══ Record extracts ══
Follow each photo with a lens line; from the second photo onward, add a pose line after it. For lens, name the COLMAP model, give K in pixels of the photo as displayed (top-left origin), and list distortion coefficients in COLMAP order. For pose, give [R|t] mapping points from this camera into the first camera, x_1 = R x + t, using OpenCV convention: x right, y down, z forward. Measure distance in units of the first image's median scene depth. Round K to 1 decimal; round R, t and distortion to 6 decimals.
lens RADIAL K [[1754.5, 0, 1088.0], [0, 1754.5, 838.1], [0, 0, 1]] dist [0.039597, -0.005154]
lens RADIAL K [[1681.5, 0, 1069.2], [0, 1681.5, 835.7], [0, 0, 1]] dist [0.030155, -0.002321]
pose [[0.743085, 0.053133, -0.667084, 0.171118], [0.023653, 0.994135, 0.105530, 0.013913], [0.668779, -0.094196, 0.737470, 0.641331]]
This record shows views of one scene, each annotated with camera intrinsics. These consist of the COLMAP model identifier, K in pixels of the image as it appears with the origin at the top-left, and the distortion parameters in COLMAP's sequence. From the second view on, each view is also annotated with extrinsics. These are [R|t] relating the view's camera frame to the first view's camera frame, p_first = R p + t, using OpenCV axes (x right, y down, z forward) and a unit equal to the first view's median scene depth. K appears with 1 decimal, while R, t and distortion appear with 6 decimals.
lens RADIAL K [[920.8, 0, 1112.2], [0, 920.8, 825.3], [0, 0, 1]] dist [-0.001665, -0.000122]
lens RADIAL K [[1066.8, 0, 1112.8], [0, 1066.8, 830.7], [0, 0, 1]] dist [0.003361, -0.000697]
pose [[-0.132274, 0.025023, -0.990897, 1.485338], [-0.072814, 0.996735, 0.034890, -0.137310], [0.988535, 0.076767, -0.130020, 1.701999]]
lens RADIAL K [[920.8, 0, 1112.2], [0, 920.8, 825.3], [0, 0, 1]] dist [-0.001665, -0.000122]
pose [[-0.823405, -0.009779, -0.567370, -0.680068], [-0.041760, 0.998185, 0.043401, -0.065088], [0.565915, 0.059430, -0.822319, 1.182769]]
═══
### Prompt
Print the records above exactly as they appear.

### Response below
Follow each photo with a lens line; from the second photo onward, add a pose line after it. For lens, name the COLMAP model, give K in pixels of the photo as displayed (top-left origin), and list distortion coefficients in COLMAP order. For pose, give [R|t] mapping points from this camera into the first camera, x_1 = R x + t, using OpenCV convention: x right, y down, z forward. Measure distance in units of the first image's median scene depth. Round K to 1 decimal; round R, t and distortion to 6 decimals.
lens RADIAL K [[1754.5, 0, 1088.0], [0, 1754.5, 838.1], [0, 0, 1]] dist [0.039597, -0.005154]
lens RADIAL K [[1681.5, 0, 1069.2], [0, 1681.5, 835.7], [0, 0, 1]] dist [0.030155, -0.002321]
pose [[0.743085, 0.053133, -0.667084, 0.171118], [0.023653, 0.994135, 0.105530, 0.013913], [0.668779, -0.094196, 0.737470, 0.641331]]
This record shows views of one scene, each annotated with camera intrinsics. These consist of the COLMAP model identifier, K in pixels of the image as it appears with the origin at the top-left, and the distortion parameters in COLMAP's sequence. From the second view on, each view is also annotated with extrinsics. These are [R|t] relating the view's camera frame to the first view's camera frame, p_first = R p + t, using OpenCV axes (x right, y down, z forward) and a unit equal to the first view's median scene depth. K appears with 1 decimal, while R, t and distortion appear with 6 decimals.
lens RADIAL K [[920.8, 0, 1112.2], [0, 920.8, 825.3], [0, 0, 1]] dist [-0.001665, -0.000122]
lens RADIAL K [[1066.8, 0, 1112.8], [0, 1066.8, 830.7], [0, 0, 1]] dist [0.003361, -0.000697]
pose [[-0.132274, 0.025023, -0.990897, 1.485338], [-0.072814, 0.996735, 0.034890, -0.137310], [0.988535, 0.076767, -0.130020, 1.701999]]
lens RADIAL K [[920.8, 0, 1112.2], [0, 920.8, 825.3], [0, 0, 1]] dist [-0.001665, -0.000122]
pose [[-0.823405, -0.009779, -0.567370, -0.680068], [-0.041760, 0.998185, 0.043401, -0.065088], [0.565915, 0.059430, -0.822319, 1.182769]]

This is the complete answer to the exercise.